Dr Glenville added that soya and nuts are also “good foods” for the highly complex brain.
Three foods to boost memory and brain function:
- Egg yolks
Research suggests that there is up to a “30-year interval” between the first development of amyloid plaque and the onset of dementia.
“So, no matter what age you are, it is never too late to change your diet to help protect your brain health,” Dr Glenville stated.
The Alzheimer’s Association explained that “plaques form when proteins pieces called amyloid clump together”.
The charity continued: “The small clumps may block cell-to-cell signalling at synapses.
“They may also activate immune system cells that trigger inflammation and devour disabled cells.
“Plaques tend to spread through the Corte in a predictable pattern as Alzheimer’s disease progresses.”
In the earliest stages of the disease, before symptoms can be detected, plaques form in areas of the brain involved in learning and memory, as well as thinking and planning.

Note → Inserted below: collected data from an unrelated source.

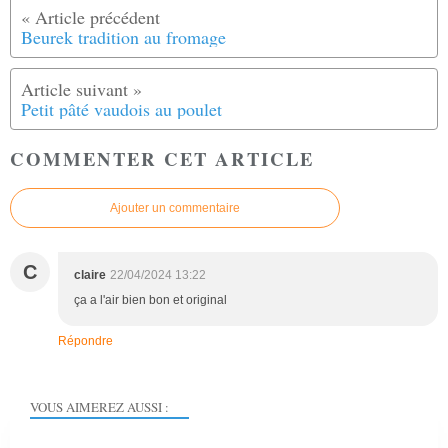
Beurek tradition au fromage
Petit pâté vaudois au poulet
COMMENTER CET ARTICLE
Ajouter un commentaire
C
claire
22/04/2024 13:22
ça a l'air bien bon et original
Répondre
VOUS AIMEREZ AUSSI :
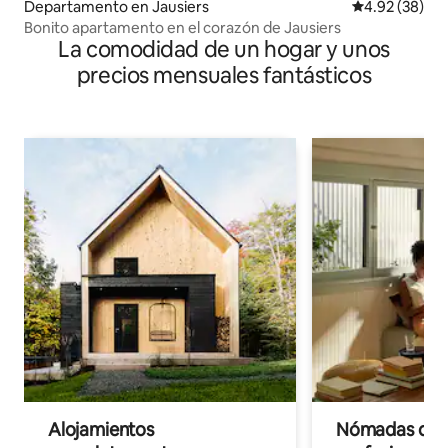
Departamento en Jausiers
Calificación p
4.92 (38)
Bonito apartamento en el corazón de Jausiers
La comodidad de un hogar y unos
precios mensuales fantásticos
Alojamientos
Nómadas digit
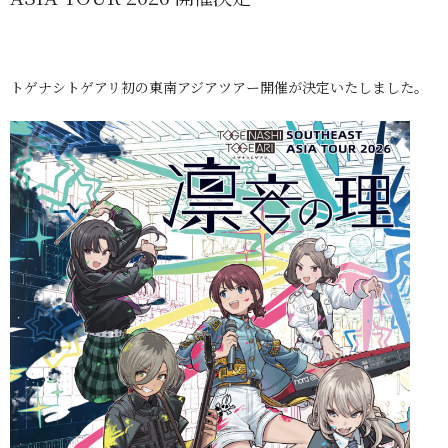
トゲナシトゲアリ初の東南アジアツアー開催が決定いたしました。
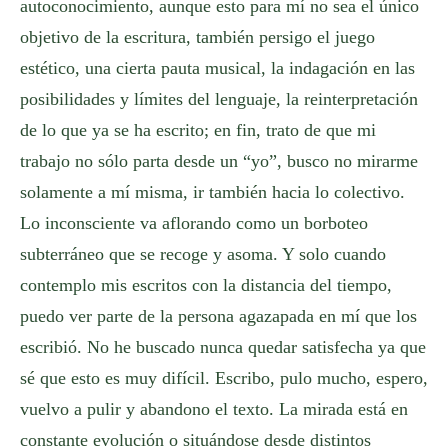
autoconocimiento, aunque esto para mí no sea el único
objetivo de la escritura, también persigo el juego
estético, una cierta pauta musical, la indagación en las
posibilidades y límites del lenguaje, la reinterpretación
de lo que ya se ha escrito; en fin, trato de que mi
trabajo no sólo parta desde un “yo”, busco no mirarme
solamente a mí misma, ir también hacia lo colectivo.
Lo inconsciente va aflorando como un borboteo
subterráneo que se recoge y asoma. Y solo cuando
contemplo mis escritos con la distancia del tiempo,
puedo ver parte de la persona agazapada en mí que los
escribió. No he buscado nunca quedar satisfecha ya que
sé que esto es muy difícil. Escribo, pulo mucho, espero,
vuelvo a pulir y abandono el texto. La mirada está en
constante evolución o situándose desde distintos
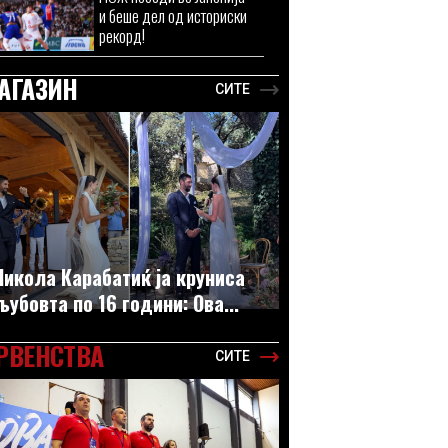
и беше дел од историски
рекорд!
АГАЗИН
СИТЕ
Никола Карабатиќ ја круниса
љубовта по 16 години: Ова...
РВЕНСТВА
СИТЕ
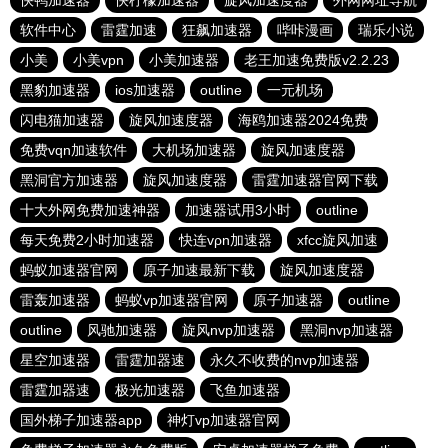
快鸭加速器
快柠檬加速器
旋风加速度器
外网网址导航
软件中心
雷霆加速
狂飙加速器
哔咔漫画
瑞乐小说
小美
小美vpn
小美加速器
老王加速免费版v2.2.23
黑豹加速器
ios加速器
outline
一元机场
闪电猫加速器
旋风加速度器
海鸥加速器2024免费
免费vqn加速软件
大机场加速器
旋风加速度器
黑洞官方加速器
旋风加速度器
雷霆加速器官网下载
十大外网免费加速神器
加速器试用3小时
outline
每天免费2小时加速器
快连vρn加速器
xfcc旋风加速
蚂蚁加速器官网
原子加速最新下载
旋风加速度器
雷轰加速器
蚂蚁vp加速器官网
原子加速器
outline
outline
风驰加速器
旋风nvp加速器
黑洞nvp加速器
星空加速器
雷霆加器速
永久不收费的nvp加速器
雷霆加器速
极光加速器
飞鱼加速器
国外梯子加速器app
神灯vp加速器官网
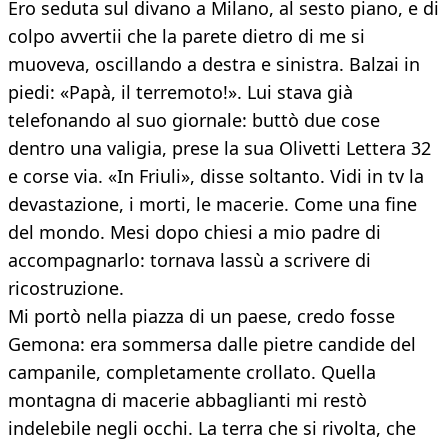
Ero seduta sul divano a Milano, al sesto piano, e di
colpo avvertii che la parete dietro di me si
muoveva, oscillando a destra e sinistra. Balzai in
piedi: «Papà, il terremoto!». Lui stava già
telefonando al suo giornale: buttò due cose
dentro una valigia, prese la sua Olivetti Lettera 32
e corse via. «In Friuli», disse soltanto. Vidi in tv la
devastazione, i morti, le macerie. Come una fine
del mondo. Mesi dopo chiesi a mio padre di
accompagnarlo: tornava lassù a scrivere di
ricostruzione.
Mi portò nella piazza di un paese, credo fosse
Gemona: era sommersa dalle pietre candide del
campanile, completamente crollato. Quella
montagna di macerie abbaglianti mi restò
indelebile negli occhi. La terra che si rivolta, che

When the disease progresses moderately, those affected begin to experience problems with memory and thinking skills that interfere with work or social life.
Confusion may arise around handling money, challenges with expressing themselves could come into play, and issues with organising their thoughts become more apparent.
“Many people with Alzheimer’s are first diagnosed in these stages,” the charity said.
As Alzheimer’s progresses even further, people may experience changes in personality.
Furthermore, behaviour changes can occur as well as difficulty with recognising loved ones.
Plaques can also spread to areas of the brain involved with speaking and understanding speech, as well as the area where a person is able to make sense of their body in relation to objects around them.
Adopting a “heart-healthy diet” that is low in saturated fats is one of the best ways to reduce dementia risk.
Such diet incorporates nuts, grains, fruit, and vegetables, and herbs.
“Limit red meat,” the charity advises, alongside replacing butter with healthy fats, such as olive oil.
The charity also suggests eating fish and poultry “at least twice a week”.
Furthermore, it is helpful to limit the use of salt in any of your foods.